Miss Snark's First Victim
Very poetic. I'm curious about the character but I don't want to read a whole book that poetic.
I'd keep reading. I thought this was very well done.
Nice voice and turn of phrase.
I like the second sentence better for a hook. The first and second sentence were very different. The first one seems too poetic for the type of story the second sentence seem to be.
I liked this--a new twist on a tired phrase is always welcome.
Reverse the order of the sentences. Also, I kind of paused on the word 'springing'. I couldn't get an image out of something jumping. I get what you were going for; it just didn't work for me.
I LOVE your first sentence. You've established a nice voice right away.I kinda wanted to see a name in the second sentence; someone specific to hang this poetic emotion on. I think that's an artifact of Authoress' masochistic sense of humor, though. (Two sentences? Only TWO? And I thought 250 words was bad! ;-) )
"Instead of springing eternally, hope trickled, drop by drop, until it finally swelled into certainty. Three more days, and she would be safe."I'd keep reading. I agree with Raylynne about the new twist on the phrase -- it suggests that this POV character is someone who sees things a little differently, and that we'll hear about her unsafety in an intriguing way.
Very well written. Loved them both.
I’m not sure the combination of cliché and its opposite works with the more modern phrasing of the second sentence. I think it would be more powerful, and more gripping, if you just started with the second sentence.
I'm not trying to be negative, because I really like this. But I'm suffering from confusion here.We have springing, which is an upward motion. Then we have trickling drops, which is downward. Then we go to swell, which is again a rising up.If that was your intention to show the MC's uncertainty, then it works quite well. If not, then ignore me.
I'm not sure. I like your wordplay, but I feel torn by the certainty, and then the uncertainty implied in that in three days she would be safe. That seems to mean that at that moment, she is unsafe, which doesn't feel very certain.

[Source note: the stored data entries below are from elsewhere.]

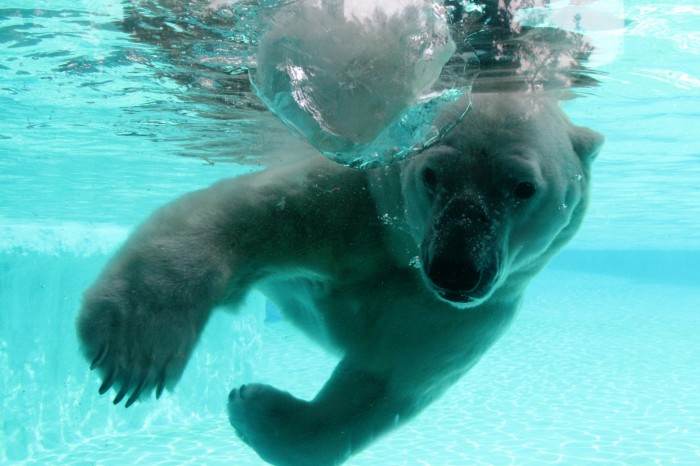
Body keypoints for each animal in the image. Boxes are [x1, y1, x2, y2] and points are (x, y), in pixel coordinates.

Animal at [77, 92, 603, 466]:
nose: (455, 269)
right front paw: (136, 351)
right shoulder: (355, 202)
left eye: (523, 188)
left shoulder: (456, 318)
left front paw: (252, 405)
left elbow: (380, 386)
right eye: (431, 174)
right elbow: (245, 215)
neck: (403, 255)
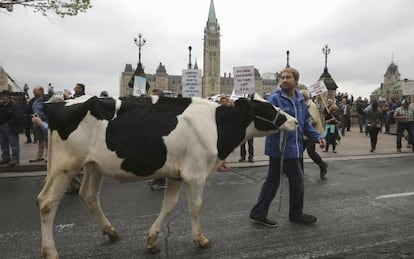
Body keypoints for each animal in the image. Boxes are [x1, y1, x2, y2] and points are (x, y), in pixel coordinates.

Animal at [38, 94, 298, 259]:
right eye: (267, 109)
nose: (295, 121)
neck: (216, 126)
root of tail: (59, 103)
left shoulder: (175, 173)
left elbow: (169, 206)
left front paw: (152, 240)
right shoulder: (195, 174)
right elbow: (195, 206)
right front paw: (201, 240)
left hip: (93, 165)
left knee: (89, 195)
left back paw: (111, 232)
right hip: (65, 164)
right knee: (47, 201)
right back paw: (50, 251)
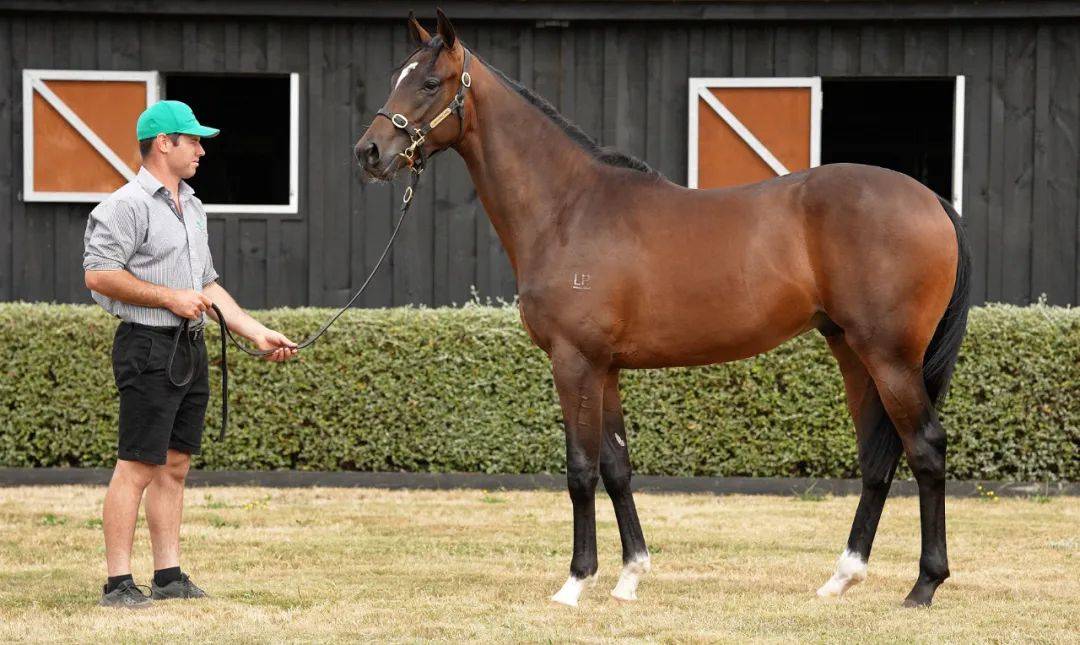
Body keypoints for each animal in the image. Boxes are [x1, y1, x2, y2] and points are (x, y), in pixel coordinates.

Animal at [355, 10, 971, 609]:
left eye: (430, 83)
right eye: (396, 78)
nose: (369, 152)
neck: (568, 209)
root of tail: (931, 199)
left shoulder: (573, 362)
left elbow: (580, 470)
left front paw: (575, 582)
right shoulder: (604, 368)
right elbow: (617, 467)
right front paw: (629, 577)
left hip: (890, 357)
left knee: (925, 448)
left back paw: (923, 586)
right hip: (852, 351)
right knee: (877, 457)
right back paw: (841, 578)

Instead of springing eternally, hope trickled, drop by drop, until it finally swelled into certainty. Three more days, and she would be safe.I think this would work great if you used the second sentence as the first. That grabbed me!
Like some others, the juxtaposition of the very poetic first sentence with the more hooky second sentence doesn't work for me.I don't know if I'd read on. It would depend very much on the blurb, and on whether there was an indication of how poetic the rest of the book was going to be.
I love this. I'm curious as to what will happen after three days. I would definately read more.
Maybe it's just me, but I did not feel these two sentences fit together.
I like this. :-)
I like this. I get a sense of urgency that something good will happen if she can just make it 3 more days. Right away, I'm eager to find out if she does.
Very, very interesting. I like it, and I like the whole idea behind it. This sets me up for a lofty, poetic style story though - the kind that is well written enough to not be dismissed as "full of itself," but still fairly close to that edge. If that's what you're going for, you've got it nailed. Pretty cool if you ask me.
Does this part mean she wants to go to to heaven>>>Instead of springing eternally, This part could mean she's not dying yet>>>hope trickled, drop by drop, And maybe this means she's recovering>>>until it finally swelled into certainty. Not sure about this one. I woul read on to find out>>>Three more days, and she would be safe.
I liked it. I thought the first sentence was a bit too long though. I am curious as to why she needs to be safe.